If you missed the event, read some highlights below, or checkout the video at the bottom of the page!

A virtual gathering!

About Our Speaker
Peter M. Marzano, MD is a board certified internal medicine specialist caring for patients at his practice, Osceola Care Specialist located on West Oak Street in Kissimmee in affiliation with Osceola Regional Medical Center. Dr. Marzano received his medical degree from the American University Of The Caribbean School Of Medicine in 1997 and his internship and residency at Memorial Health University Medical Center in Savannah, Georgia. Dr. Marzano has been practicing for over 20 years and his philosophy is to always put the patient first. 

Presentation Highlights
The focus of Dr. Marzano’s presentation was Type II Diabetes, which is most common in adults, as opposed to Type I, which is commonly found in children. Surprisingly, there are 3 million new diagnoses of Type II diabetes in the US every year and 9.4% of the population has it. For reference, in 1960 less than 1 percent of the population had Type II Diabetes, and it is projected that by 2030 18%-20% of the population will have it.
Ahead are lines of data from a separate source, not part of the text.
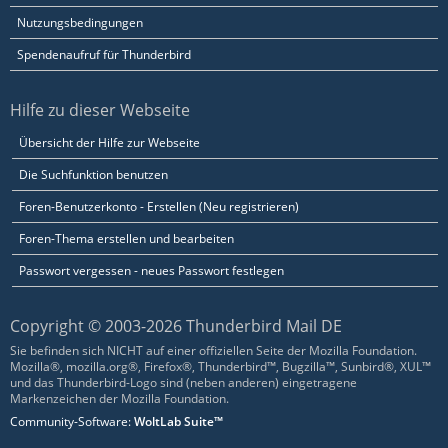
Nutzungsbedingungen
Spendenaufruf für Thunderbird
Hilfe zu dieser Webseite
Übersicht der Hilfe zur Webseite
Die Suchfunktion benutzen
Foren-Benutzerkonto - Erstellen (Neu registrieren)
Foren-Thema erstellen und bearbeiten
Passwort vergessen - neues Passwort festlegen
Copyright © 2003-2026 Thunderbird Mail DE
Sie befinden sich NICHT auf einer offiziellen Seite der Mozilla Foundation.
Mozilla®, mozilla.org®, Firefox®, Thunderbird™, Bugzilla™, Sunbird®, XUL™
und das Thunderbird-Logo sind (neben anderen) eingetragene
Markenzeichen der Mozilla Foundation.
Community-Software:
WoltLab Suite™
So what positive life choices can we make to keep from becoming a statistic? While genetics can play a role, dietary choices have a big impact on the development of diabetes. Low levels of activity, which we may be facing even more now during the COVID-19 pandemic, can also factor. Consuming only the amount of sugar needed to function (less than 9 grams per serving) and maintaining a healthy body weight can help.

Interesting Takeaways

  • Beans and rice (with brown rice) is the perfect food for you diet
  • Fruit = good; Fruit juice = bad
  • Weight training is better than cardiovascular training for diabetics
  • The average person burns 70 calories an hour just sitting around the house; super fit people can burn twice that many at rest
  • Eating like an 1860s farmer is better than eating like a caveman!

Tips for Diabetics

  • Incorporate weight training into your activities
  • Park further away from the store or your place of business
  • Take the stairs; don’t take the elevator
  • Watch caloric intake from liquids; drink water, unsweet tea, and black coffee
  • 40% of your diet should be carbs, 40% protein, and 20% fat
  • Favor complex carbs (whole grains, brown rice, brown bread, sweat potatoes) over simple carbs (candy bars, but also white rice)
  • Diet soda is 10 times worse for you than regular soda

Q&A Highlights
Q: Why is diabetes considered a top risk factor for mortality from coronavirus?
A: Elevated sugar levels can impair your immune system, making you more susceptible to infections like coronavirus.

Q: Is there a point of no return with diabetes?
A: There doesn’t have to be. Watch your caloric intake and burn what you take in. Once you’re on insulin, it becomes more difficult to reverse it.

Q: How do you curb sugar and carb cravings?
A: Look for complex carbohydrates rather than simple, eat whole grain bread, and bulk up on protein that will make you feel full.

We want to thank Dr. Marzano and Osceola Regional Medical Center for making Breakfast for a Cause a success, and Susan’s Courtside Cafe for helping us deliver on the “breakfast” portion of the title. Finally, we want to thank those who attended and spent part of their virtual day with us.